The lines to copy run from the one containing "25.09.21 19:44" to the last line of the entries; output those lines exactly and only them, without pictures.
● ● ● ● ● ● ●
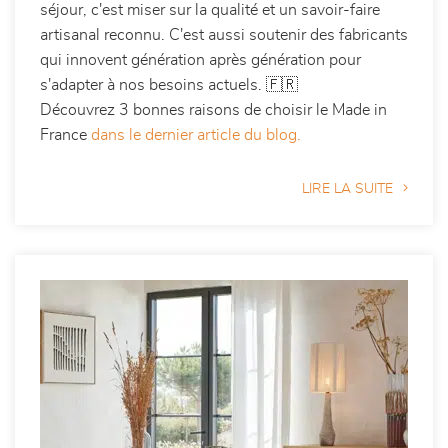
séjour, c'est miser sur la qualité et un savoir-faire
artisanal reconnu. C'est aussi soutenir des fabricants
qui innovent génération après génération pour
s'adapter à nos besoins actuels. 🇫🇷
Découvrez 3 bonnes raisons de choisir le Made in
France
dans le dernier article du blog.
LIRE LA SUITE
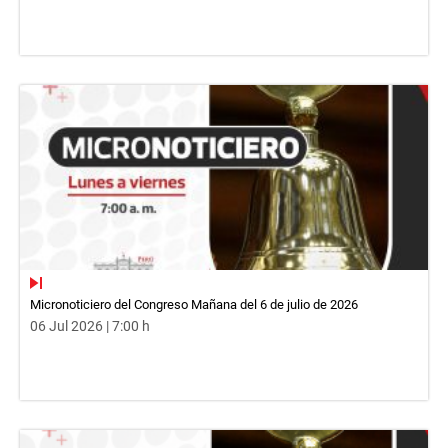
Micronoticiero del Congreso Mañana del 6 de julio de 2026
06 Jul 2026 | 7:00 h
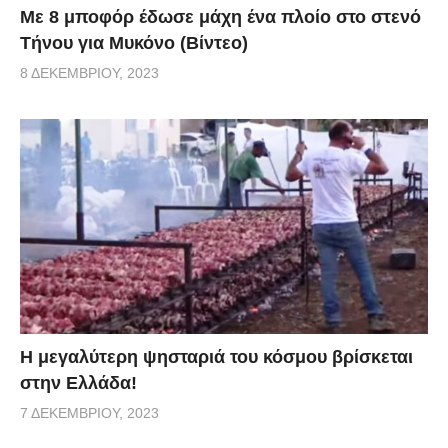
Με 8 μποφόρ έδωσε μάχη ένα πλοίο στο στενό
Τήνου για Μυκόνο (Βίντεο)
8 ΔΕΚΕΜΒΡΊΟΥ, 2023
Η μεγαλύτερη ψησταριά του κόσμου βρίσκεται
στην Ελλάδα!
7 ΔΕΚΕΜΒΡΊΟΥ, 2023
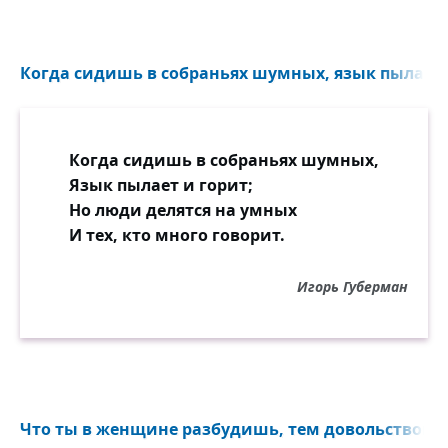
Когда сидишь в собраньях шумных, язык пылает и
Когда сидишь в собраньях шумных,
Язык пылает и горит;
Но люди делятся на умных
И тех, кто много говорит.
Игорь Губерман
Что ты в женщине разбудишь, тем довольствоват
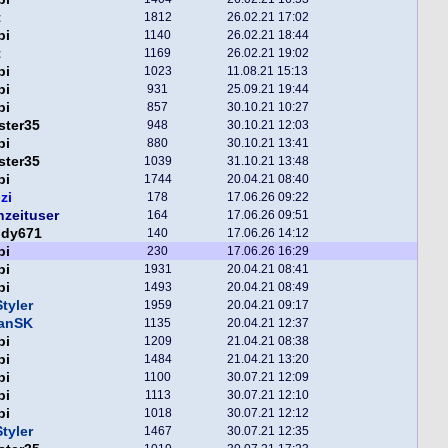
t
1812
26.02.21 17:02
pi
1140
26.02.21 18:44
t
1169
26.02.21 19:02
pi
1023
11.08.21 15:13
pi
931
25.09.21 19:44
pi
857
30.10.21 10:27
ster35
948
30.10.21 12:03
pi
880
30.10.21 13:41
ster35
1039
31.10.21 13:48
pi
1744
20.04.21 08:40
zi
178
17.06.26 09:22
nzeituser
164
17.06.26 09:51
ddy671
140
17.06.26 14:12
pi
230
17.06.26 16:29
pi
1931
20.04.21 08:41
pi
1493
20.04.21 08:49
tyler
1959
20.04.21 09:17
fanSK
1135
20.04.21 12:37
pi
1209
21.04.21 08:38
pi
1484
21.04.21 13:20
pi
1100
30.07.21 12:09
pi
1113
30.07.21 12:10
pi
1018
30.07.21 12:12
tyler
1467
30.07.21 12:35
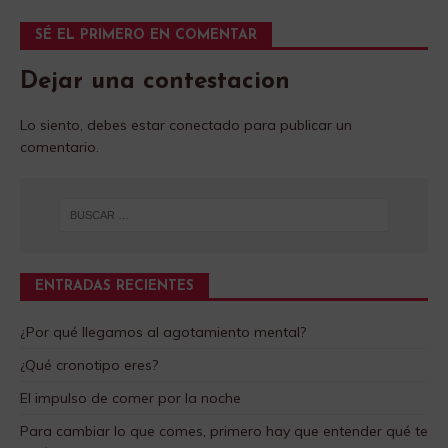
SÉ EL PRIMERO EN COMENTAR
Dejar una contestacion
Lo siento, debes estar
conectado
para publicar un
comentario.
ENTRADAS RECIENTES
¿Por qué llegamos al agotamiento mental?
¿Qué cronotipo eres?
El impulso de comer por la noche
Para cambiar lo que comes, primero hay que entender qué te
● ● ● ● ● ● ●
_Task solution:_
25.09.21 19:44
pi
857
30.10.21 10:27
ster35
948
30.10.21 12:03
pi
880
30.10.21 13:41
ster35
1039
31.10.21 13:48
pi
1744
20.04.21 08:40
zi
178
17.06.26 09:22
nzeituser
164
17.06.26 09:51
ddy671
140
17.06.26 14:12
pi
230
17.06.26 16:29
pi
1931
20.04.21 08:41
pi
1493
20.04.21 08:49
tyler
1959
20.04.21 09:17
fanSK
1135
20.04.21 12:37
pi
1209
21.04.21 08:38
pi
1484
21.04.21 13:20
pi
1100
30.07.21 12:09
pi
1113
30.07.21 12:10
pi
1018
30.07.21 12:12
tyler
1467
30.07.21 12:35
SÉ EL PRIMERO EN COMENTAR
Dejar una contestacion
Lo siento, debes estar
conectado
para publicar un
comentario.
ENTRADAS RECIENTES
¿Por qué llegamos al agotamiento mental?
¿Qué cronotipo eres?
El impulso de comer por la noche
Para cambiar lo que comes, primero hay que entender qué te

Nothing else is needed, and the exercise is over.